Diseases that no longer circulate (such as smallpox, officially eradicated since 1980) could reappear and even become endemic again. "But that's probably not the worst case scenario," Claverie warns.

The researcher explains that against diseases such as smallpox or anthrax, with which we are familiar, we have a measure of protection in the form of vaccines and/or antibiotics. But what happens if the melting permafrost unleashes unfamiliar bacteria or viruses?

"There could be pathogens with which the immune system of Homo sapiens has never had to co-evolve," Claverie says.

An open-pit mine in Yakutia — Photo: Staselnik

Back in 2003, Claverie and Chantal Abergel — together with their Marseille-based colleague Didier Raoult — discovered what became known as a "giant virus," so named because unlike classic viruses, they are large enough to be seen with an optical microscope. The Mimivirus, as they called it, was the first known giant virus.

Later, Claverie and Abergel discovered two other giant viruses in the depths of the Siberian permafrost: Pithovirus sibericum and Mollivirus sibericum, both active some 30,000 years ago, when Neanderthals still inhabited this hostile region.

"There could be pathogens with which the immune system of Homo sapiens has never had to co-evolve"

The researchers managed to "isolate" the two viruses, meaning they made them multiply again (their findings were published in the PNAS journal in 2014 and 2015 respectively). Fortunately, both of these viruses infect amoebae, which means they are harmless to animal or human cells. That's also why Claverie and Abergel were granted permission to do these experiments.

But not every virus or bacteria in permafrost (Russian scientists claim they have successfully reactivated a million-year-old bacteria) may be so harmless ...

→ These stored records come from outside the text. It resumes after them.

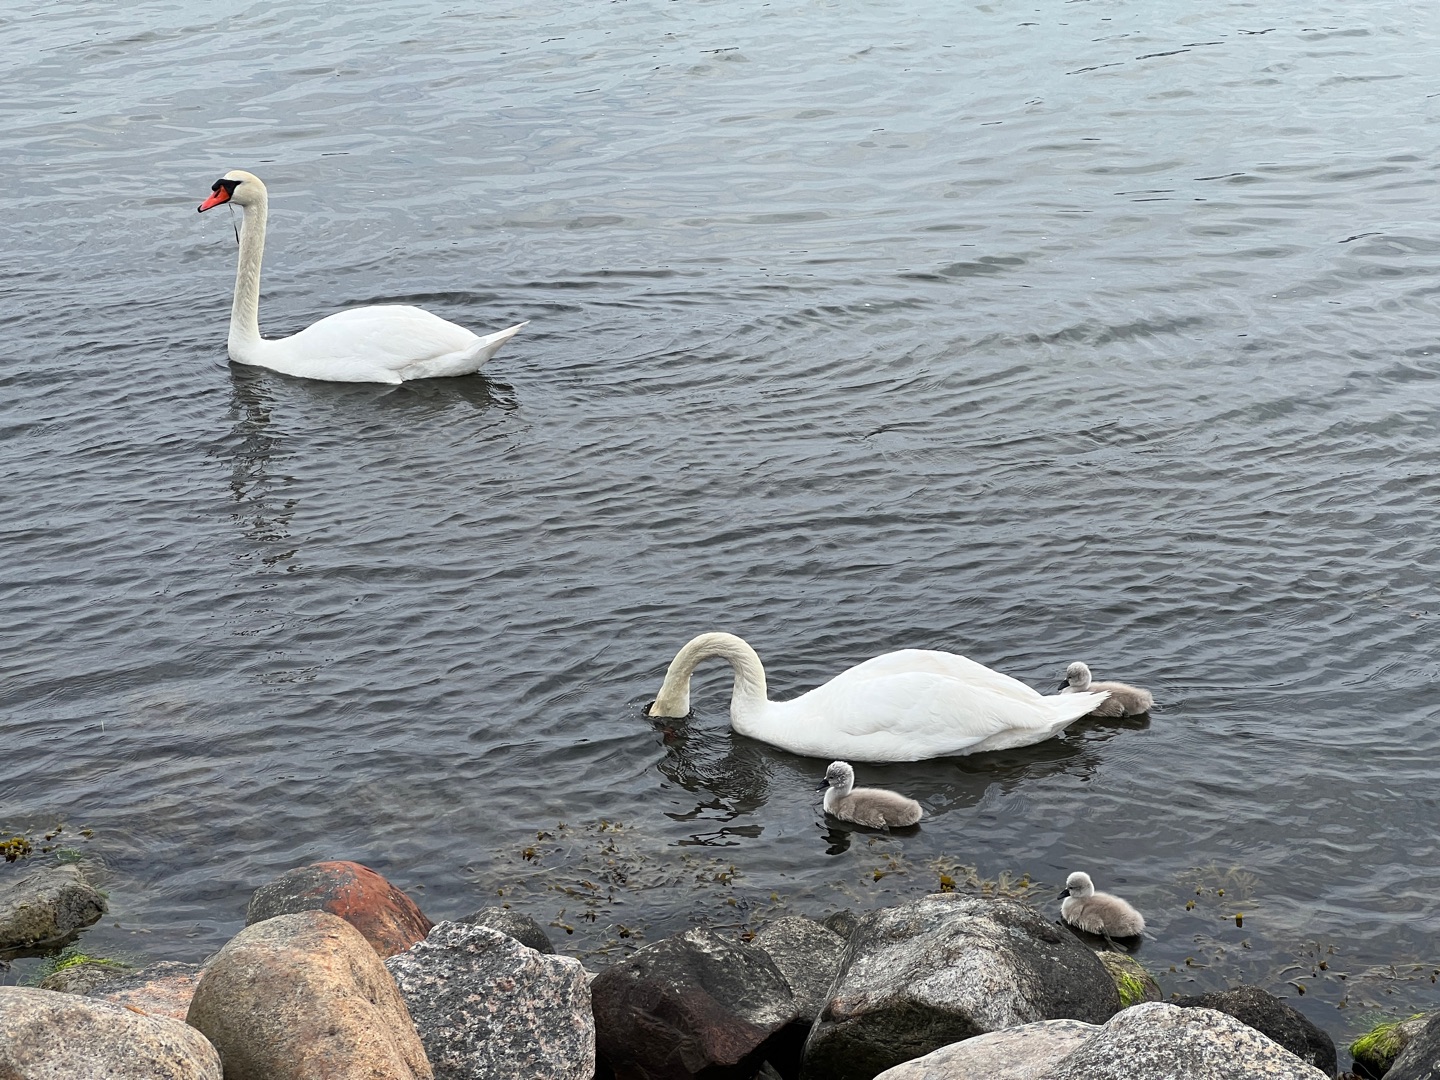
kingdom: Animalia
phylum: Chordata
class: Aves
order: Anseriformes
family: Anatidae
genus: Cygnus
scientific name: Cygnus olor
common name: Knopsvane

"If you ask me if permafrost contains viruses other than amoeba viruses, the answer is 'yes.' Metagenomics studies have proven it," Claverie explains. "But if you ask me whether these other, potentially pathogenic viruses can also be reactivated, the answer in that case is 'we don't know.' And that's because we're not allowed to experiment. It's considered too dangerous."

This risk is particularly high in Siberia, where mining and hydrocarbon exploitation could theoretically facilitate the unearthing of these unknown pathogens. Indeed, it's one of those unhappy coincidences that the rocks under the permafrost layer, besides containing frozen microorganisms, are also chock full of exploitable resources, including perhaps 20% of the world's hydrocarbon reserves, plus significant quantities of precious metals, from diamonds to the rare-earth elements the tech industry loves so much.

"This is the second, indirect effect of global warming," Abergel explains. "It makes these once almost desert regions easy to access by opening up the Arctic sea lanes, which are free from sea ice eight months a year. We rush there to exploit gigantic hydrocarbon reserves and dig open-pit mines hundreds of meters deep — even if it means releasing all kinds of microorganisms about which we know absolutely nothing."

Science fiction writers can often prove to be prescient. Let's hope that's not the case for Christy Esmahan.